かけ算の式に表すまでの考え方に焦点を当て*1,いくつか名前をつけてみます.
- 被乗数と乗数が区別され,反対にして書くと,式の意味が異なるようなかけ算を,「倍の乗法」と呼びます.
- 被乗数と乗数の区別は本質的ではなく,反対にして書いても,その対象あるいは場面を表していると解釈できるようなかけ算を,「積の乗法」と呼びます.
- 「倍の乗法」に基づいて,乗法を意味づけるべきだという考え方を,「倍指向」と呼びます.
- 「積の乗法」に基づいて,乗法を意味づけるべきだという考え方を,「積指向」と呼びます.
このとき,次の性質が成り立ちそうです*2.
- 倍指向で,倍の乗法の問題を解くとき,かけ算の式は1通りです.
- 倍指向で,積の乗法の問題を解くとき,かけ算の式は2通りです.
- 積指向で,積の乗法の問題を解くとき,かけ算の式は2通りです.
- 積指向で,倍の乗法の問題を解くとき,かけ算の式は2通りです.
「積指向で,倍の乗法の問題」の実例が,遠山の1972年の記事に含まれています.
これが,もし,つぎのような問題だったら,どうだろう.「教室の机は1列に6つずつ4列ならんでいます.机はみんなでいくつありますか」という問題では,4×6でも,6×4でもいいとせざるをえないだろう.
(『遠山啓著作集数学教育論シリーズ 5 量とはなにか 1 (1978年)』p.116)
ここを読んだときの最初の私の反応はこう.
この問題に4×6と立式する人は,ずいぶんひねくれている上に,問題文から,何が「1つ分の大きさ」で,何が「いくつ分」になるかが読み取れなかったと判断せざるを得ません.
2冊
そもそもこの問題を,かけ算の文章題のひとつとして児童が解いたら,6×4が圧倒的になるのではないでしょうか.その中には,何が「1つ分の大きさ」で,何が「いくつ分」になるかをきちんとチェックした上で立式する子もいれば,かけ算で計算できる問題だと認識し,問題文に現れる数字のうち6と4を順に取り出して,6×4とする子もいます.
これを類題として示すのでは,何が課題(issue)になっているかが分かっていないのかと思わざるを得ません.(略)
「倍指向」「積指向」を踏まえて読み直せば,遠山の書いた意図が理解できました.そこで書いている,机の数を求める問題に対して
□□□□ □□□□ □□□□ □□□□ □□□□ □□□□
をイメージ(もしくは,必要ならノートや黒板に図示)するのです.この図において,□の数を求める式は,「4×6でも,6×4でもいい」ということです.
「倍指向」だと違います.上の図を,列ごとにそれぞれ囲います.テキストベースで頑張ってみるなら,こんな感じです.

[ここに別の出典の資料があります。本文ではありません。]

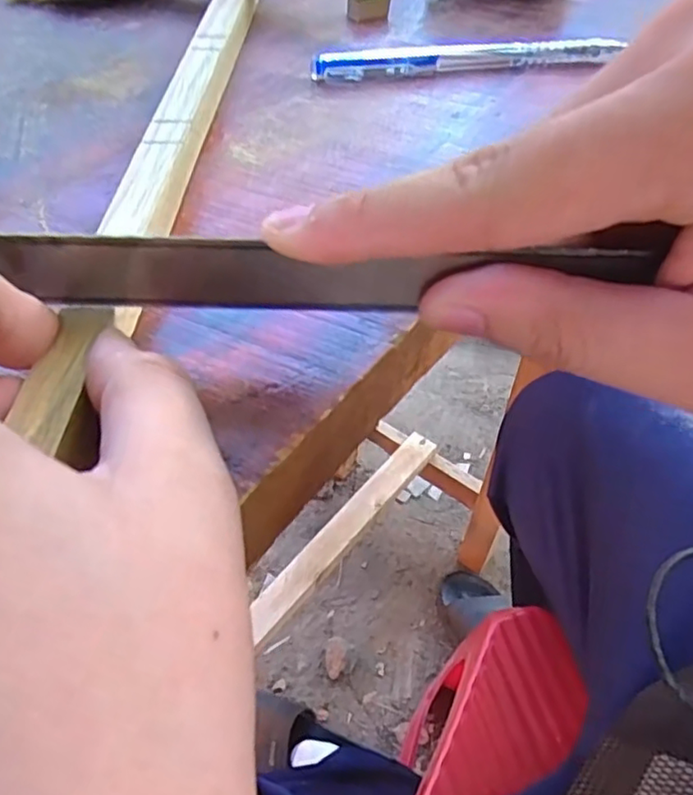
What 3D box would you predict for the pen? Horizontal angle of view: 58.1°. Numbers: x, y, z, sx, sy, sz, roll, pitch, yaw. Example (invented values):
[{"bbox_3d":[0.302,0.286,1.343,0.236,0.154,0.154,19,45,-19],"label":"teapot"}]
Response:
[{"bbox_3d":[0.051,-0.146,0.268,0.131,0.010,0.011,-8,51,-6],"label":"pen"}]

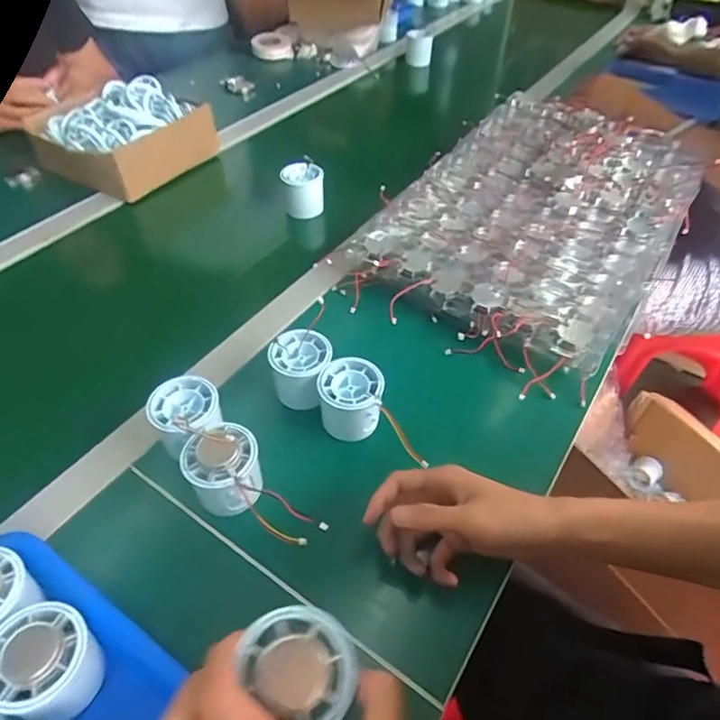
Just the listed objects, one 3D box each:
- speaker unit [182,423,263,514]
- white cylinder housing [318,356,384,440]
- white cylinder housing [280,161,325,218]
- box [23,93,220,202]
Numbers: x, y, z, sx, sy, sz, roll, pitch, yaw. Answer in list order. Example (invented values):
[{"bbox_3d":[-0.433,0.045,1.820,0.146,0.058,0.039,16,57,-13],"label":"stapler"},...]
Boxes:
[{"bbox_3d":[-0.106,0.087,0.403,0.053,0.061,0.058,1,47,-1],"label":"speaker unit"},{"bbox_3d":[-0.008,0.036,0.453,0.056,0.052,0.058,9,47,6],"label":"white cylinder housing"},{"bbox_3d":[-0.075,-0.229,0.691,0.054,0.060,0.052,-3,47,-4],"label":"white cylinder housing"},{"bbox_3d":[-0.339,-0.316,0.757,0.169,0.078,0.199,28,52,22],"label":"box"}]

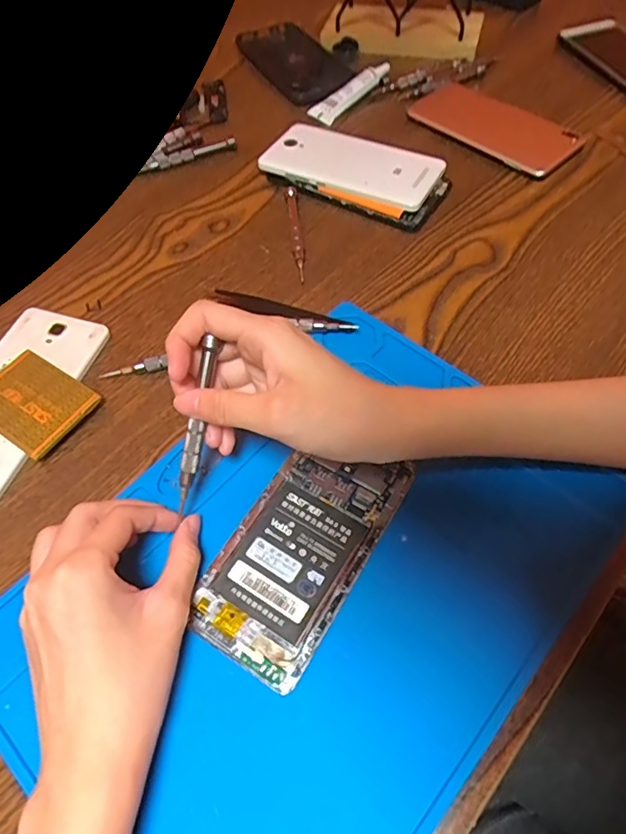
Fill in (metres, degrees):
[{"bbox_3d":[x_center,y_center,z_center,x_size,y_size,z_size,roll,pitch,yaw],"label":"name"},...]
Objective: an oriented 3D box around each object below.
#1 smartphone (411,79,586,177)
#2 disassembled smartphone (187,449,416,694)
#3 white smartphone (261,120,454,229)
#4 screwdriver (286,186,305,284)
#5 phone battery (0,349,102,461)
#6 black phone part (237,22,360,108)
[{"bbox_3d":[0.161,-0.270,0.490,0.068,0.015,0.156,-44,62,-10],"label":"smartphone"},{"bbox_3d":[-0.006,0.069,0.291,0.069,0.005,0.132,26,64,19],"label":"disassembled smartphone"},{"bbox_3d":[0.035,-0.217,0.463,0.160,0.016,0.080,27,64,19],"label":"white smartphone"},{"bbox_3d":[-0.014,-0.151,0.429,0.009,0.008,0.102,-6,58,0],"label":"screwdriver"},{"bbox_3d":[-0.184,-0.011,0.347,0.076,0.005,0.055,29,62,20],"label":"phone battery"},{"bbox_3d":[-0.022,-0.387,0.573,0.085,0.005,0.163,-27,60,-13],"label":"black phone part"}]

|□|□|□|□| |□|□|□|□| |□|□|□|□| |□|□|□|□| |□|□|□|□| |□|□|□|□| 1 2 3 4 れ れ れ れ つ つ つ つ め め め め
一つ分の大きさは6,幾つ分は4.これは問題文と合致します.ということで6×4という式を書きます.
「トランプ配り」も,倍の乗法の出題に対して,積の乗法が使えるように変換し,そして式で表すという流れになっています.その意味というかプロセスによって,倍の乗法で期待されるかけ算の式から被乗数と乗数を入れ替えた式も,その場面を表す式になるのだ,という主張が見えてきます.
「かけ算ではかける順序はどちらでもいい」という主張は,積指向と親和性があるように思えます.
とはいえ,小学校学習指導要領解説 算数編(《算数解説》)をはじめ,いろいろな文書を読めば容易に確認できるように,小学校の算数は,倍指向に基づいています.skip countingも,アレイ図のドットの勘定*3も,長方形の公式を導くのも,倍指向です.
念のためデカルト積の事例や出題のことを書いておきますと,「具体的な事柄について,起こり得る場合を順序よく整理して調べることができるようにする」(《算数解説》p.211)「指導に当たっては,結果として何通りの場合があるかを明らかにすることよりも,整理して考える過程に重点をおき,具体的な事実に即して,図,表などを用いて表すなどの工夫をしながら,落ちや重なりがないように,順序よく調べていこうとする態度を育てるよう配慮する必要がある」(同p.212)と記されています.簡単に言うと,場合の数の積の法則(を指導すること)は,小学校の算数教育の範囲外です.